▸ What is expected: Could you copy every line of the data that contains the word "camera"?

Spatial grounding data:
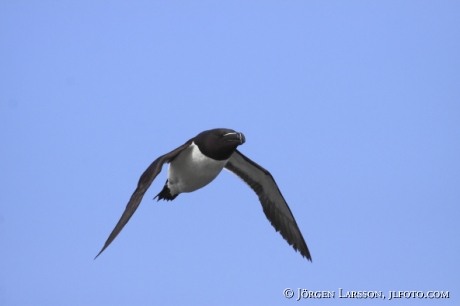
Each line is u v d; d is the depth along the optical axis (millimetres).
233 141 14531
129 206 12734
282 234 17609
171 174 15523
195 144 14961
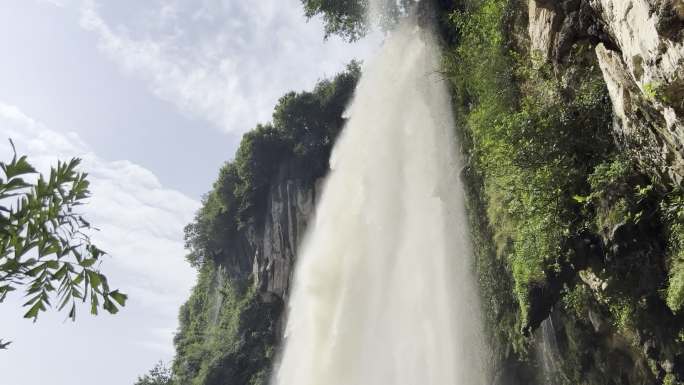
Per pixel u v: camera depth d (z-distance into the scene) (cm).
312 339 4556
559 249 1708
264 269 7538
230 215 8831
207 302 9881
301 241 6994
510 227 2309
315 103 7369
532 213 1727
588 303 1939
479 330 2908
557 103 1650
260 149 7844
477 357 2912
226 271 9169
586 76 1564
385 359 3625
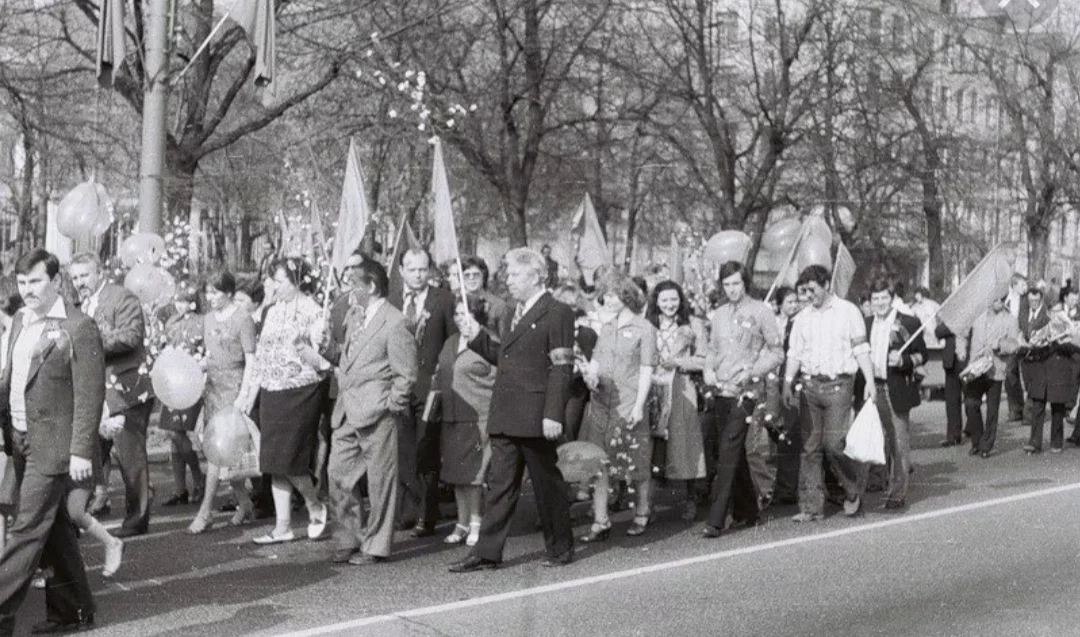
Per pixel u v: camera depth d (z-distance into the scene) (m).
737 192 27.45
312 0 19.27
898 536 9.95
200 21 18.22
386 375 8.71
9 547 6.57
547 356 8.59
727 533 10.14
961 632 7.09
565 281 13.41
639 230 30.25
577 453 9.34
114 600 7.59
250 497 10.41
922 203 28.36
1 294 8.14
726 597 7.87
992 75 30.00
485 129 22.25
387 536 8.86
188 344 10.91
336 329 9.26
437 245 11.23
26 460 6.68
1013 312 16.05
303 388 9.30
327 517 10.31
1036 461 14.87
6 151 25.73
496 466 8.66
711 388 10.27
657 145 27.33
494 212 25.73
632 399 9.95
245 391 9.79
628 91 24.89
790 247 14.61
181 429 10.91
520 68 22.41
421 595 7.84
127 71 15.74
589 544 9.66
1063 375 15.62
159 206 13.77
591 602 7.71
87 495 7.17
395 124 20.44
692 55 25.95
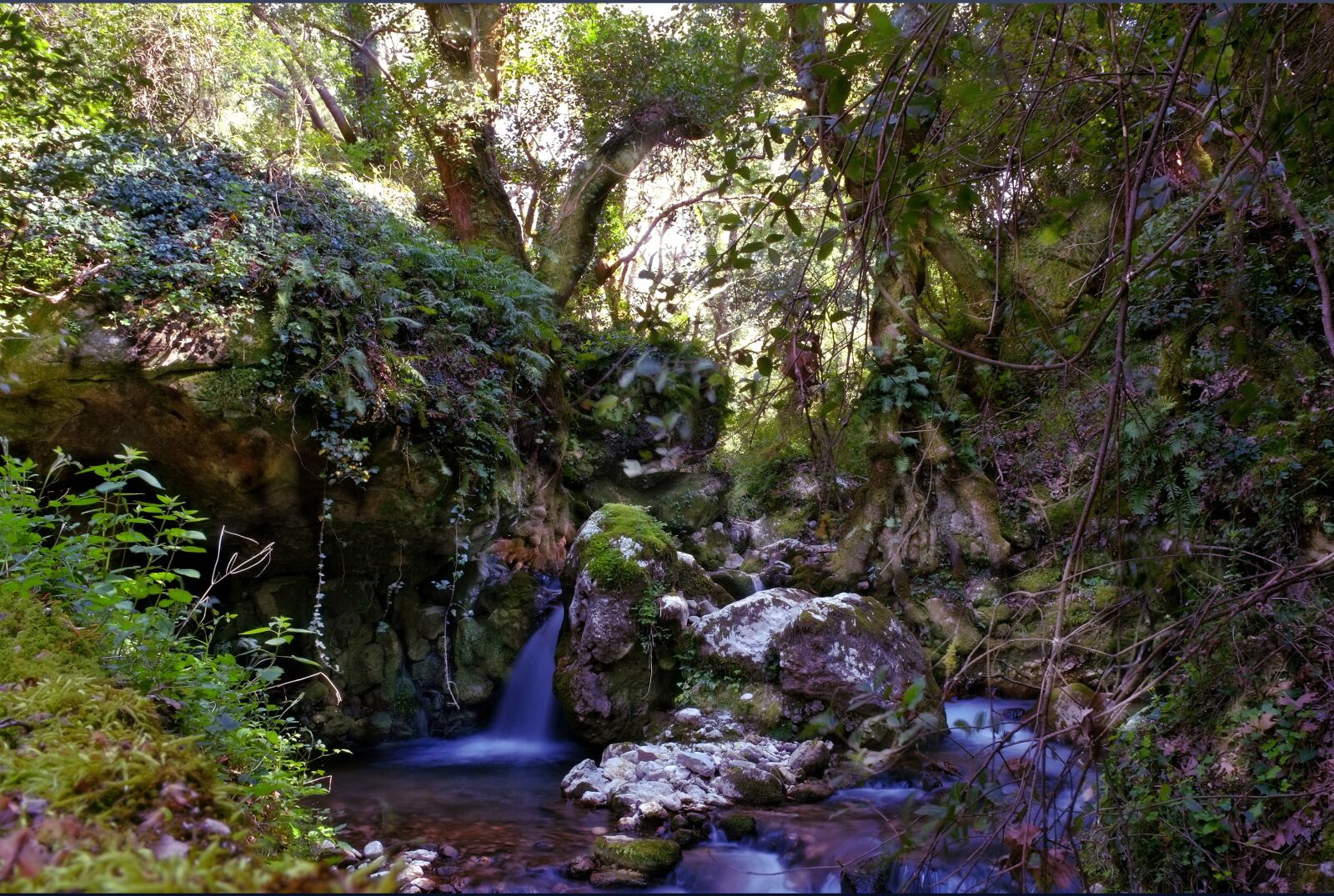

▸ Exercise output:
Per pixel u v: camera depth d (z-distance into the scene) (cm).
Per pixel u v: camera depth d (z-distance into the scene) (m).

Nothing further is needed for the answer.